▸ What the task requires
After locating the line with "forgatva, olvasgatva, tanulgatva: hogyan" in the data that follows, return it and every later line exactly, up to and including the line with "Kérjük, lépjen be az értékeléshez!".

◇ ◇ ◇ ◇ ◇ ◇ ◇

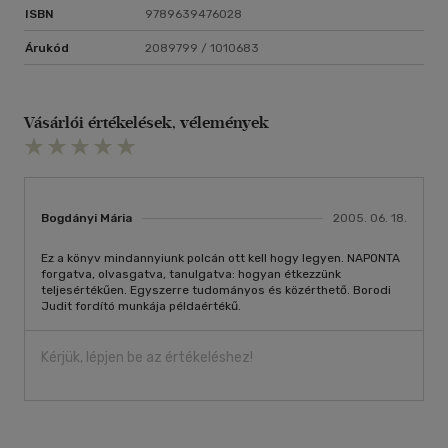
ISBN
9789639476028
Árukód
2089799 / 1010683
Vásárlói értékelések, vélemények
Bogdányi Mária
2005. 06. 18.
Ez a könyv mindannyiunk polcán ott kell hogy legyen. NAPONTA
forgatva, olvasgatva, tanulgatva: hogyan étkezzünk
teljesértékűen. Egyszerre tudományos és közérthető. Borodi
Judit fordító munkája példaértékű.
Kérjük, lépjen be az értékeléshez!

◇ ◇ ◇ ◇ ◇ ◇ ◇

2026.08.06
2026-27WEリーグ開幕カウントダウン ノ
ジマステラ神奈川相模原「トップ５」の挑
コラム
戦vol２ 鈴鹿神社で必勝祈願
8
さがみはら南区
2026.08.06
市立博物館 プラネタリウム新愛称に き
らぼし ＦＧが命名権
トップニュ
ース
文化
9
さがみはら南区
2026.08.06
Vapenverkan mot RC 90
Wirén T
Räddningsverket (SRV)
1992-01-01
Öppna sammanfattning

◇ ◇ ◇ ◇ ◇ ◇ ◇

▸ Solution
forgatva, olvasgatva, tanulgatva: hogyan étkezzünk
teljesértékűen. Egyszerre tudományos és közérthető. Borodi
Judit fordító munkája példaértékű.
Kérjük, lépjen be az értékeléshez!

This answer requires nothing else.